KAT7-mediated CANX (calnexin) crotonylation regulates leucine-stimulated MTORC1 activity

Amino acids play crucial roles in the MTOR (mechanistic target of rapamycin kinase) complex 1 (MTORC1) pathway. However, the underlying mechanisms are not fully understood. Here, we establish a cell-free system to mimic the activation of MTORC1, by which we identify CANX (calnexin) as an essential regulator for leucine-stimulated MTORC1 pathway. CANX translocates to lysosomes after leucine deprivation, and its loss of function renders either the MTORC1 activity or the lysosomal translocation of MTOR insensitive to leucine deprivation. We further find that CANX binds to LAMP2 (lysosomal associated membrane protein 2), and LAMP2 is required for leucine deprivation-induced CANX interaction with the Ragulator to inhibit Ragulator activity toward RRAG GTPases. Moreover, leucine deprivation promotes the lysine (K) 525 crotonylation of CANX, which is another essential condition for the lysosomal translocation of CANX. Finally, we find that KAT7 (lysine acetyltransferase 7) mediates the K525 crotonylation of CANX. Loss of KAT7 renders the MTORC1 insensitivity to leucine deprivation. Our findings provide new insights for the regulatory mechanism of the leucine-stimulated MTORC1 pathway.

Automated summary

In this study, a cell-free system was established to mimic the activation of MTORC1, and CANX was identified as an essential regulator for leucine-stimulated MTORC1 pathway.

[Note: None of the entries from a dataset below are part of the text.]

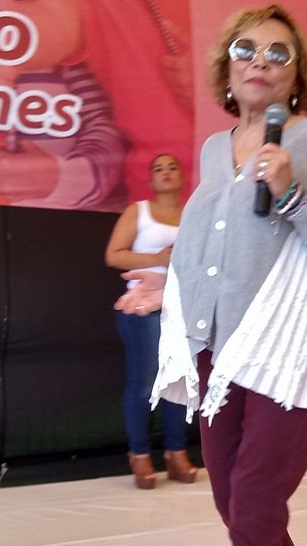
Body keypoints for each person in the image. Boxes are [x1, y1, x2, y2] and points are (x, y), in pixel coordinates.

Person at [115, 5, 307, 546]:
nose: (260, 61)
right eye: (245, 49)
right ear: (226, 69)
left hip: (285, 351)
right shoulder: (212, 148)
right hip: (215, 352)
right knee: (237, 505)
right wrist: (168, 281)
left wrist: (291, 195)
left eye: (278, 53)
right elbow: (210, 247)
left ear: (296, 74)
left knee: (253, 502)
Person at [105, 153, 196, 489]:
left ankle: (176, 453)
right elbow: (113, 255)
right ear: (151, 180)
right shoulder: (138, 211)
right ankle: (140, 455)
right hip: (143, 309)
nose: (166, 172)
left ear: (183, 176)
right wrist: (158, 258)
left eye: (173, 167)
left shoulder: (194, 214)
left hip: (183, 307)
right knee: (144, 383)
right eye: (159, 168)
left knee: (179, 382)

CANX was found to translocate to lysosomes after leucine deprivation, and its interaction with LAMP2 was required to inhibit Ragulator activity toward RRAG GTPases. Moreover, the crotonylation of CANX at lysine (K) 525 was promoted by leucine deprivation, and KAT7 was identified as the enzyme responsible for this modification. These findings provide new insights into the regulatory mechanism of the leucine-stimulated MTORC1 pathway.